■ Instructions to follow
Reproduce verbatim the passage of the book promotion text from "Our third novel" to "support us today.".

■ Reading text
The Fine Art Of Book Promotion

Hooray, finally, it’s out!  Our short story collection – LOVE, LIES AND OTHER DECEPTIONS – is for sale on Amazon, birthed perhaps with more of a raspy mumble than a shout.  Oh, we’ve mentioned it in our newsletters, blog posts, blasted a multitude of tweets on Twitter, posted the news on our personal and professional Facebook pages and offered it at a special launch price of 99 cents.  Our review team has received advance copies and so far we’ve garnished five reviews, happily all 5 star.  And so off goes another book baby into the big wide world.

Which begs the question – how do you get your book noticed? When our first novel, How To Survive Your Sisters, was launched by Arrow, the publicity department handled everything, arranged radio interviews and a Daily Express two-page spread.  We had a brief glorious taste of the celebrity author life, flowers from editor and agent, champagne launch parties. We sat outside Waterstones signing copies as Lorraine’s American (and born salesman) husband, Gary, dragged unsuspecting passers-by over to our little table.  Alas, the whole thing coincided with the stock market crash and despite good reviews, our sales, although respectable, could hardly compete with the massive despondency that hit the publishing world that year.

Our third novel Looking For La La was also our first self-publishing venture.  Boy, were we innocents!  It was only when our agent asked us where were the reviews, where were the blog posts, that we realized we had to take control of our destiny.  Luckily that book had an interesting back-story, based on a lipstick-imprinted anonymous love postcard Pam’s husband received through the mail and which Pam, like any dedicated author, had promptly used as inspiration for a murder mystery. We contacted all the chicklit sites and started a whirl of interviews and blog posts.  We also put ‘La La’ out on free, joined a zillion Facebook ‘free novel’ sites, redid our web page, started developing a Twitter following. Our previously undiscovered novel shot up the Amazon charts and we became much more media savvy, not to mention befriending some wonderful bloggers who still support us today.

■ Exercise data
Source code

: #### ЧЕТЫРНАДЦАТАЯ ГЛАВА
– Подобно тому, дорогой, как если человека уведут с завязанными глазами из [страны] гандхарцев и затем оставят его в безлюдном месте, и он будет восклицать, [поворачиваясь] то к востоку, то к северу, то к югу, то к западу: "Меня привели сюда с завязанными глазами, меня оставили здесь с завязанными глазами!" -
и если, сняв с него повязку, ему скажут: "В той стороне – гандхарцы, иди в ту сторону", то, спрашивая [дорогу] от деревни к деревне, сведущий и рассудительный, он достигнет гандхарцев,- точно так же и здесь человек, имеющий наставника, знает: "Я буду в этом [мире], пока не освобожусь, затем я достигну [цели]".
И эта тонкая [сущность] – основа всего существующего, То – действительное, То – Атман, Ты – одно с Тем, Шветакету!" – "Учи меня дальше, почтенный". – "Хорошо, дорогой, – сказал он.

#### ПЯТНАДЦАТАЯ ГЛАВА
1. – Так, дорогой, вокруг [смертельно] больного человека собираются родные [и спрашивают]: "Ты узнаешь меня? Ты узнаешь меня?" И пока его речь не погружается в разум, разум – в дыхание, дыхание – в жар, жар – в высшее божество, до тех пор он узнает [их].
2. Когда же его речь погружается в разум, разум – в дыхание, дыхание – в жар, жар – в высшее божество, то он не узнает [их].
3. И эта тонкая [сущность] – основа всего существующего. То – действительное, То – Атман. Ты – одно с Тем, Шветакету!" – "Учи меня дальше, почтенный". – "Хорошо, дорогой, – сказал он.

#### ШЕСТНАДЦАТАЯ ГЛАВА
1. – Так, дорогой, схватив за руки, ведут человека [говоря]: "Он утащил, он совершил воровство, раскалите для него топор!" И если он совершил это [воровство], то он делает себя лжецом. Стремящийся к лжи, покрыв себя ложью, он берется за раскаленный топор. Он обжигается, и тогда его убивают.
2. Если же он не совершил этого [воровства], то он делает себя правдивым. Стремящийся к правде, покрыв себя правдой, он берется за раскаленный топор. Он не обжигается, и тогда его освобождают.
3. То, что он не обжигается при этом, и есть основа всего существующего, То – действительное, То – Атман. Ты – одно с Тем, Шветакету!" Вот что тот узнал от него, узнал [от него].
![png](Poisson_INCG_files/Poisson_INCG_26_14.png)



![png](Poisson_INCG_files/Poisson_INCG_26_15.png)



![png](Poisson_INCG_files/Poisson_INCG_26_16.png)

■ Problem solution
Our third novel Looking For La La was also our first self-publishing venture.  Boy, were we innocents!  It was only when our agent asked us where were the reviews, where were the blog posts, that we realized we had to take control of our destiny.  Luckily that book had an interesting back-story, based on a lipstick-imprinted anonymous love postcard Pam’s husband received through the mail and which Pam, like any dedicated author, had promptly used as inspiration for a murder mystery. We contacted all the chicklit sites and started a whirl of interviews and blog posts.  We also put ‘La La’ out on free, joined a zillion Facebook ‘free novel’ sites, redid our web page, started developing a Twitter following. Our previously undiscovered novel shot up the Amazon charts and we became much more media savvy, not to mention befriending some wonderful bloggers who still support us today.